“La prudenza suggerisce di andarci piano, molto piano, col ‘partito’ di Fedez. Non è detto che il suo sia l’annuncio di un’altra ‘discesa in campo’, ed è possibile che tutto il bailamme che ne è scaturito sia solo un modo furbo ed efficace di trainare il suo nuovo disco nelle classifiche. Ma l’esperienza di questi anni ci dice anche che molte avventure politiche sono nate appunto così, fuori dai solchi dell’ufficialità nei quali eravamo impantanati. Una volta chiusi i battenti delle scuole di partito, di lì in poi il reclutamento dei nuovi leader è passato attraverso le filiere dell’imprenditoria, della magistratura, dello spettacolo e così via. Fino a farci discutere oggi del senso politico dei Ferragnez e dei loro colleghi influencer.
Dunque può darsi che si stia parlando del nulla. Ma se invece del nulla ci fosse qualcosa -qualunque cosa- allora sarebbe il caso di evitare l’infelice teorema che a suo tempo Fassino oppose a Grillo: ‘Che fondi un partito e poi vediamo quanti voti prende’. Teorema a cui molti di noi, legati a filo doppio all’ufficialità politica, siamo sempre tentati di far ricorso. A spese però più nostre che loro.
Certo, Fedez non ha un programma. Ancor meno di quanto lo avesse Grillo prima di lui. Egli esprime piuttosto delle suggestioni in ordine sparso, senza curarsi che abbiano tra loro un minimo di connessione. Sull’omofobia, per dire, è passato con disinvoltura da un estremo all’altro. E sulle cose che contano in un’agenda di governo -le alleanze internazionali, l’economia, il welfare e via dicendo- c’è da dubitare che un professore indulgente gli darebbe mai la sufficienza.
Già, ma Fedez è solo il dito, e noi invece dovremmo guardare la luna. E prendere atto che c’è in giro una gran quantità di sentimenti pubblici che non si incanalano, di domande che non trovano risposte, di malumori che restano appesi a sventolare all’infinito. Una sorta di ‘bla bla bla’ popolare che erompe quotidianamente dai social e che tuttavia ambisce a farsi sentire fin nei piani alti dei palazzi che contano -o di quel che resta di loro. In altre parole, esiste un magma di velleità, risentimenti, ma anche buoni propositi, che non trova la via d’accesso alla dimensione politica, e così si rifugia nel regno del sospetto o in quello del vituperio.
A fronte di tutto questo si deve riconoscere che i partiti oggi in campo non sono la soluzione. Essi non hanno né la forza di imporre il loro gioco, né l’umiltà di ripensarlo.
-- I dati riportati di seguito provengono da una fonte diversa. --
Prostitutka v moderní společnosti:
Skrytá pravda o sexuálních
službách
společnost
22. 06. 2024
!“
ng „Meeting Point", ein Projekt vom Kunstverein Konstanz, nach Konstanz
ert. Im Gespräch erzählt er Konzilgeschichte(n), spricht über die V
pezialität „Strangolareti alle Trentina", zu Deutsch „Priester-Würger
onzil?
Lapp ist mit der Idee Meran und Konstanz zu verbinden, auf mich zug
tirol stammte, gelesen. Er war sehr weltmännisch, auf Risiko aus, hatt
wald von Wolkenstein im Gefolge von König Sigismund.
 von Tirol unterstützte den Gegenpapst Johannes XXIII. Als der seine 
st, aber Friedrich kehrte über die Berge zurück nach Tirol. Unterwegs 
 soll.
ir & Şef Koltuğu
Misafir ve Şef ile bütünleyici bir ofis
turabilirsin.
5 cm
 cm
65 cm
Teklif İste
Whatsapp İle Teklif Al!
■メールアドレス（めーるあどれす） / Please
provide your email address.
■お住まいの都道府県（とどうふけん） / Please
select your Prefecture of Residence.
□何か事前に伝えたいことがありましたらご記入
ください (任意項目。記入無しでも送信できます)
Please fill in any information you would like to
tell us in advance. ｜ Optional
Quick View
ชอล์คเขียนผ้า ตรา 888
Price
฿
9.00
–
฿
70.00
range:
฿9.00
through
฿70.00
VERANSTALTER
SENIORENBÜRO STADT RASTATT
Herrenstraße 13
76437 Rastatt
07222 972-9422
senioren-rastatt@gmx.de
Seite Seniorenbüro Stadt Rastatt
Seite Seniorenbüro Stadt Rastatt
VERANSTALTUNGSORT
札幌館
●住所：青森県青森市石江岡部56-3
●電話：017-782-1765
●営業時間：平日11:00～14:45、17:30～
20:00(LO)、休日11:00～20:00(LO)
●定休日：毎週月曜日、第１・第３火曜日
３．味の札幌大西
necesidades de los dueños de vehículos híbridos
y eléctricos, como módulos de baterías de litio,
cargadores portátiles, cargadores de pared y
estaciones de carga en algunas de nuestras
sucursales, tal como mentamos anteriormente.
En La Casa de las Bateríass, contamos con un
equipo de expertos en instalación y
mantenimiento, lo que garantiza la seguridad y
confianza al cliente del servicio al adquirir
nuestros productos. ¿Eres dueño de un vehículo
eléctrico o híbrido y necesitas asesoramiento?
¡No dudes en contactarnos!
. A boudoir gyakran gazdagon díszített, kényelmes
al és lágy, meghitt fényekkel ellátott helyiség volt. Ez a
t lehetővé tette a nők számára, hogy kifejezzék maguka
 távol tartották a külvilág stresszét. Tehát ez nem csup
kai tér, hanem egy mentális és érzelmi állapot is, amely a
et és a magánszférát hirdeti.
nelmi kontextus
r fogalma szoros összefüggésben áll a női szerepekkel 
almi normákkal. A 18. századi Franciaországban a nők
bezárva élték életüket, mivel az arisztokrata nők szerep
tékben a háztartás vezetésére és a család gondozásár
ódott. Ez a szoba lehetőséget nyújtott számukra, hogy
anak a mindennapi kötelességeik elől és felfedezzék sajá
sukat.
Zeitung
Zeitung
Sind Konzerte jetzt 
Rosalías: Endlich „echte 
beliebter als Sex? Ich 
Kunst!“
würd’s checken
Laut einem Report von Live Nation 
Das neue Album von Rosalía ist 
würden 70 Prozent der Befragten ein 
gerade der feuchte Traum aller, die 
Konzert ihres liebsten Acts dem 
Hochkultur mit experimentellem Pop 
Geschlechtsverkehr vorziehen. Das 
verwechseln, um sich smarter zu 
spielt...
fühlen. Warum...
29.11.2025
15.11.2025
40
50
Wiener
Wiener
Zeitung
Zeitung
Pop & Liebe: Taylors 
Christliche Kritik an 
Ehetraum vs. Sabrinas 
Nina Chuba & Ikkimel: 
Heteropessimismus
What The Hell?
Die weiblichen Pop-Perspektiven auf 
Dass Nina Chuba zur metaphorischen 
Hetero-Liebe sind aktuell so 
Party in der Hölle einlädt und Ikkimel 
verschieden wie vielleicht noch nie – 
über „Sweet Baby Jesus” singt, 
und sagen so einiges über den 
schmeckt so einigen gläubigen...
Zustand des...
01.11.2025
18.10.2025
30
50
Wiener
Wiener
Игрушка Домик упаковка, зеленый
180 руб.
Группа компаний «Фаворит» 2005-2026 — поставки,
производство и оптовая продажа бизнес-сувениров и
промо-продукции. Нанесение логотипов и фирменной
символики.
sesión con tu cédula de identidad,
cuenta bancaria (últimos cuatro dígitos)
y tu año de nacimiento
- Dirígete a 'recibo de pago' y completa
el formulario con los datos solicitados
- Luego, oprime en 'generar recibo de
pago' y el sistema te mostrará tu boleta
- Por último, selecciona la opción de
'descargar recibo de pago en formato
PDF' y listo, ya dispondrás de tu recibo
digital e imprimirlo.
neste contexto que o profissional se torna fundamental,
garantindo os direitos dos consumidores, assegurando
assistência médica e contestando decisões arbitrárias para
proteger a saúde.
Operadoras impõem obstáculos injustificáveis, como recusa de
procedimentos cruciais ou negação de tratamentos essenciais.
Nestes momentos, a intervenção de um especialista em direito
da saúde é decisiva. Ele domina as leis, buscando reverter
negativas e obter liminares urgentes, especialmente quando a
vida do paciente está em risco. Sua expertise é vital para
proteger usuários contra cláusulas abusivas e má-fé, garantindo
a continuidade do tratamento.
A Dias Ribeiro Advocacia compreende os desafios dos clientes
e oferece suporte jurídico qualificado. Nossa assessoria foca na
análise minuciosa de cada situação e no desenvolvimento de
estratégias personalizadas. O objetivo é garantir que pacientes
Il loro insediamento è fragile, le loro bandiere si stanno afflosciando. E se la cura Draghi è servita al buon nome del paese, non ha potuto far molto per la conservazione e il rinnovamento di un sistema politico arrivato da tempo al suo stesso capolinea.
E’ anche per questo che servirebbe
una legge elettorale che riaprisse i giochi e lasciasse alla rappresentanza lo spazio e il respiro di cui ha bisogno. Parlo di una legge proporzionale con uno sbarramento alto e significativo (diciamo il 5 per cento, come in Germania). Una legge che consentisse a forze nuove, se ce ne sono, di palesarsi. E a forze più piccole di deporre le armi della loro utilità marginale e confluire in un ambito più largo per non scomparire. Ponendo fine a quelle alleanze insincere e fragilissime che cercano una rendita per conservare se stesse non avendo più un centesimo da investire per cercare di rappresentare gli altri.
Personalmente, quando ascolto gli argomenti politici di Fedez mi metto d’istinto alla sua opposizione. Ma l’attenzione che suscita è un sintomo, e come tale non va sottovalutato. Un sintomo del fatto che il campo della politica ha bisogno di essere riaperto, di trovare nuovi personaggi e nuovi argomenti, di spezzare la stanca egemonia dei partiti e dei leader che al momento lo impersonificano. Anche a questo servirebbe una nuova legge elettorale. A far germogliare nuove proposte, belle o brutte che siano. Lasciando agli elettori l’ultimo parola a questo riguardo”.